This matcha, it turns out, is not so bad, and I’m taken by the possibility of a less jittery and altogether more healthful existence, one characterized by increased cognitive function and an ironclad immune system. Nayman brings more ingredients to the table: blue spirulina, a strawberry probiotic. I load them into my mug and chug. “Like an American,” my instructor quips. “Do you like it now?”
7:41 PM | Pool at the Bodrum Edition
After a day at the pool, I retire to my room, where I shower, moisturize, and attempt to make myself presentable for the weekend’s centerpiece event: a cocktail party by the pool replete with food and drink by a curated selection of the hotel’s chefs, including Osman (of last night’s octopus) and Stefano Ciotti, who boasts a Michelin Star. I chat up a native New Yorker who’s lived in Bodrum for a decade now—”It’s a mess over there,” she tells me, her Bronx drawl familiar and comforting. As I ingest a plateful of the buffet options—some sushi, truffle risotto, two scallops—the galvanizing opening notes of Ellie Goulding’s 2012 hit “Anything Could Happen” start blaring from a nearby but unseen speaker.

········

--- Task brief ---
Reproduce the passage above about the Bodrum Edition word for word, from "7:41 PM | Pool" to "but unseen speaker.".

········

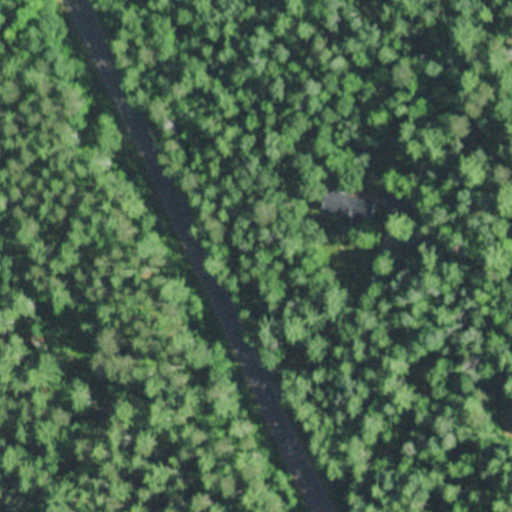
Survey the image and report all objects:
building: (348, 205)
building: (409, 238)
road: (197, 256)
road: (248, 453)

········

--- Answer to this problem ---
7:41 PM | Pool at the Bodrum Edition
After a day at the pool, I retire to my room, where I shower, moisturize, and attempt to make myself presentable for the weekend’s centerpiece event: a cocktail party by the pool replete with food and drink by a curated selection of the hotel’s chefs, including Osman (of last night’s octopus) and Stefano Ciotti, who boasts a Michelin Star. I chat up a native New Yorker who’s lived in Bodrum for a decade now—”It’s a mess over there,” she tells me, her Bronx drawl familiar and comforting. As I ingest a plateful of the buffet options—some sushi, truffle risotto, two scallops—the galvanizing opening notes of Ellie Goulding’s 2012 hit “Anything Could Happen” start blaring from a nearby but unseen speaker.